* BEGIN Text to read *
A can do a piece of work in 12 days. B is 60% more efficient than A (i.e., B’s daily work rate is 1.6 times A’s rate). How many days will B alone take to finish the same work?

Introduction / Context:
Efficiency comparisons directly scale time because time = work / rate. If one person is 60% more efficient, their rate is multiplied by 1.6, so their time is divided by 1.6 for the same job.

Given Data / Assumptions:

• A’s time = 12 days ⇒ r(A) = 1/12 per day.
• B is 60% more efficient ⇒ r(B) = 1.6 * r(A).

Concept / Approach:
B’s time = A’s time / 1.6 = 12 / 1.6.

Step-by-Step Solution:
r(A) = 1/12; r(B) = 1.6 * (1/12) = 1/7.5 per day. Therefore, B’s time = 7.5 days = 7 1/2 days.

Verification / Alternative check:
Check: r(B) * 7.5 = (1.6/12) * 7.5 = 1 (complete job). Works out.

Why Other Options Are Wrong:
6, 6 1/4, 8, 7 days do not equal 12 / 1.6 exactly.

Common Pitfalls:
Adding 60% to the time instead of adjusting the rate; confusing “more efficient” with “takes more time.”

Final Answer:
7 1/2
* END Text to read *
* BEGIN Given data *
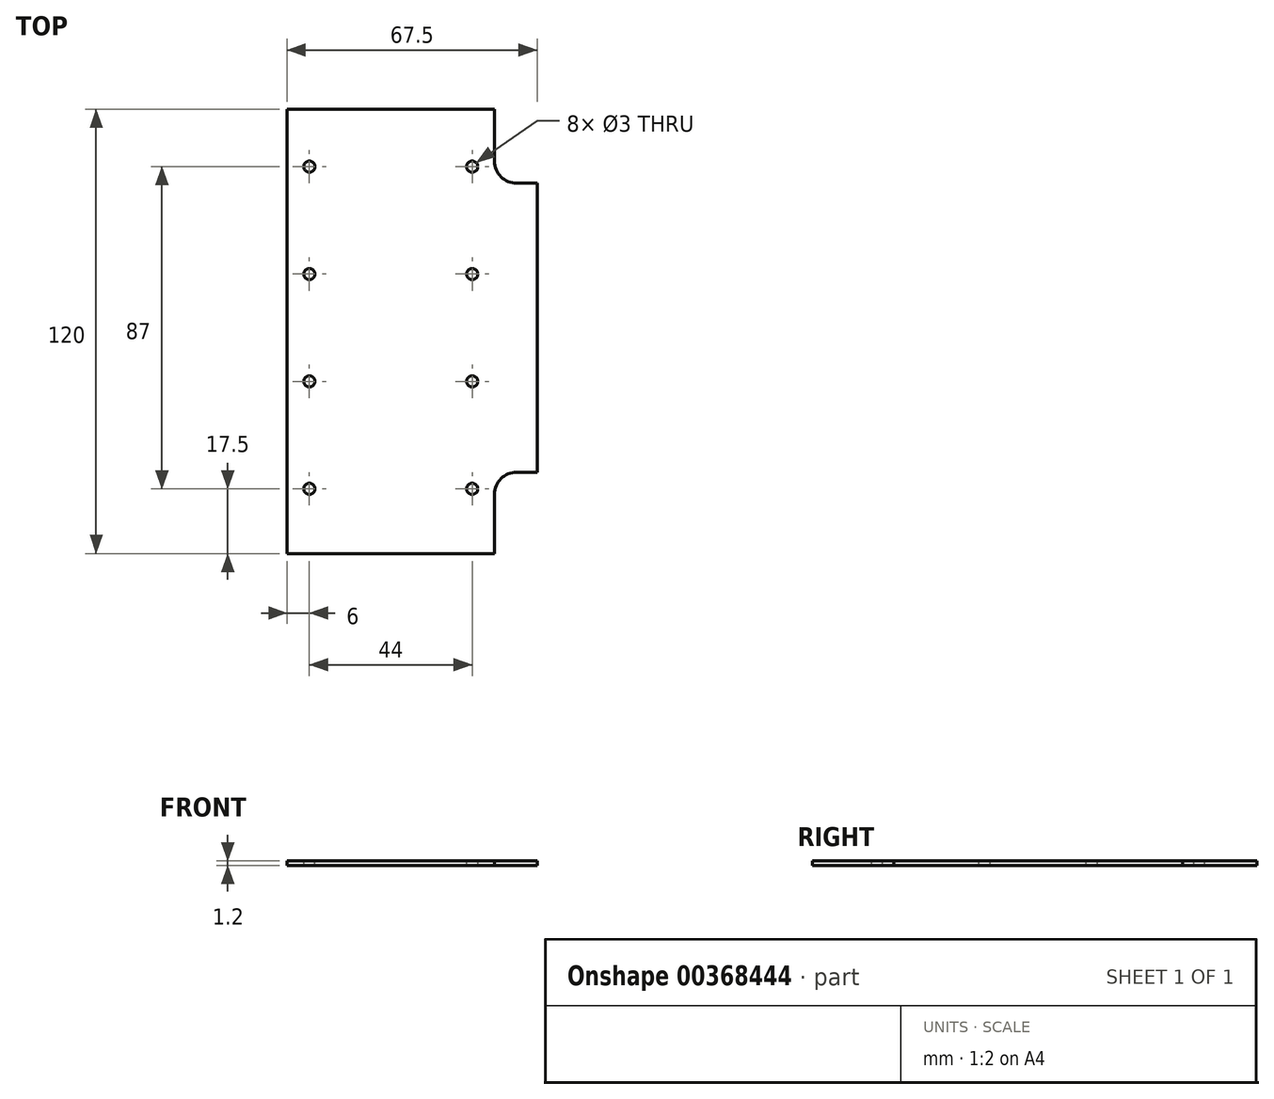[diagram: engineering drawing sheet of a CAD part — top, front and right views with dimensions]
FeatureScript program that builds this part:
* END Given data *
_Set tasks_:
1: Can you retype the part of the work-rate problem between "Given Data /" and "1.6 = 12 / 1.6.", inclusive?
2: In the work-rate problem, how many times A's daily rate is B's daily work rate?

_Answers to the problems_:
1:
Given Data / Assumptions:

• A’s time = 12 days ⇒ r(A) = 1/12 per day.
• B is 60% more efficient ⇒ r(B) = 1.6 * r(A).

Concept / Approach:
B’s time = A’s time / 1.6 = 12 / 1.6.

2: B's daily work rate is 1.6 times A's rate.